Sam Kusek of PopCulture Shock also reviewed An Ideal World positively, grading it as a B+. Kusek applauded the artwork, saying that "colors really jump out" and set "the mood of the scene well, while keeping the backgrounds alive", and that character designs enhance "the mystical and magical elements of the story". Kusek liked the plot, but felt it was predictable; however, he noted that the main element and focus was the "philosophy of life" and that, overall, An Ideal World "flows really well". Writing for Comics Worth Reading, Ed Sizemore gave the book a mixed review. Sizemore wrote that he wished the message was conveyed "more [subtly]" and criticized the beginning of the book as "the toughest to get through", but felt the "pace and readability improve" afterwards. He praised the art as "gorgeous" with "lots of eye candy" for those who enjoy fantasy artwork.

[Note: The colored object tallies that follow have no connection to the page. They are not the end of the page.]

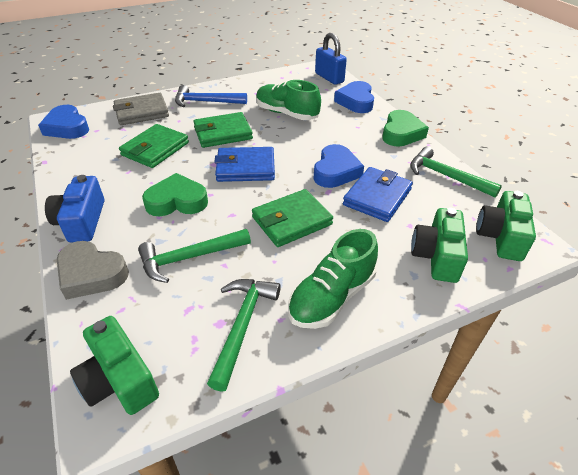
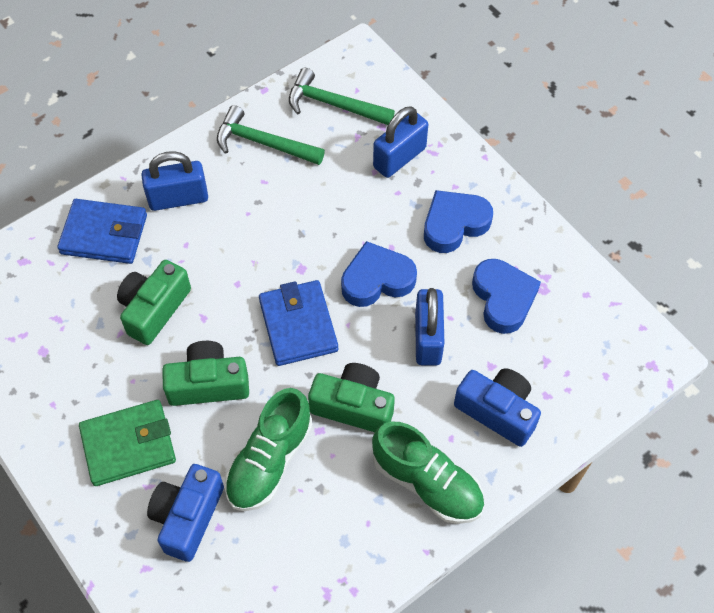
blue camera: [45,175,104,243] = 1 -> [147,464,224,562] [454,368,541,447] = 2
blue hammer: [175,85,247,107] = 1 -> none = 0
blue padlock: [315,33,347,85] = 1 -> [141,151,208,211] [373,106,428,178] [415,288,444,366] = 3
green hammer: [138,229,251,283] [207,279,281,392] [410,147,502,198] = 3 -> [217,105,325,165] [289,68,395,125] = 2
green heart: [142,173,208,216] [382,110,429,147] = 2 -> none = 0
green wallet: [119,124,189,168] [193,112,253,148] [252,189,333,247] = 3 -> [79,400,176,486] = 1
grey heart: [57,241,129,300] = 1 -> none = 0
grey wallet: [113,93,169,125] = 1 -> none = 0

Overall, Sizemore thought An Ideal World was "wasted potential", with too much emphasis placed on the message, detracting from the storytelling.

Publishers Weekly praised An Ideal World for its message and art, but criticized how "the book gets bogged down in talky heavy-handedness, as if someone put nice fantasy illustrations into a business self-help book". R. Bézard, a French critic for BD Gest, rated the first volume of the Xiao Pan edition of An Ideal World with two out of five stars. Bézard stated that the volume did not draw in the reader or give any indication of A You's future adventure. However, Bézard praised the artwork as expressive and called it a cross between Dragon Ball Z and Fruits Basket.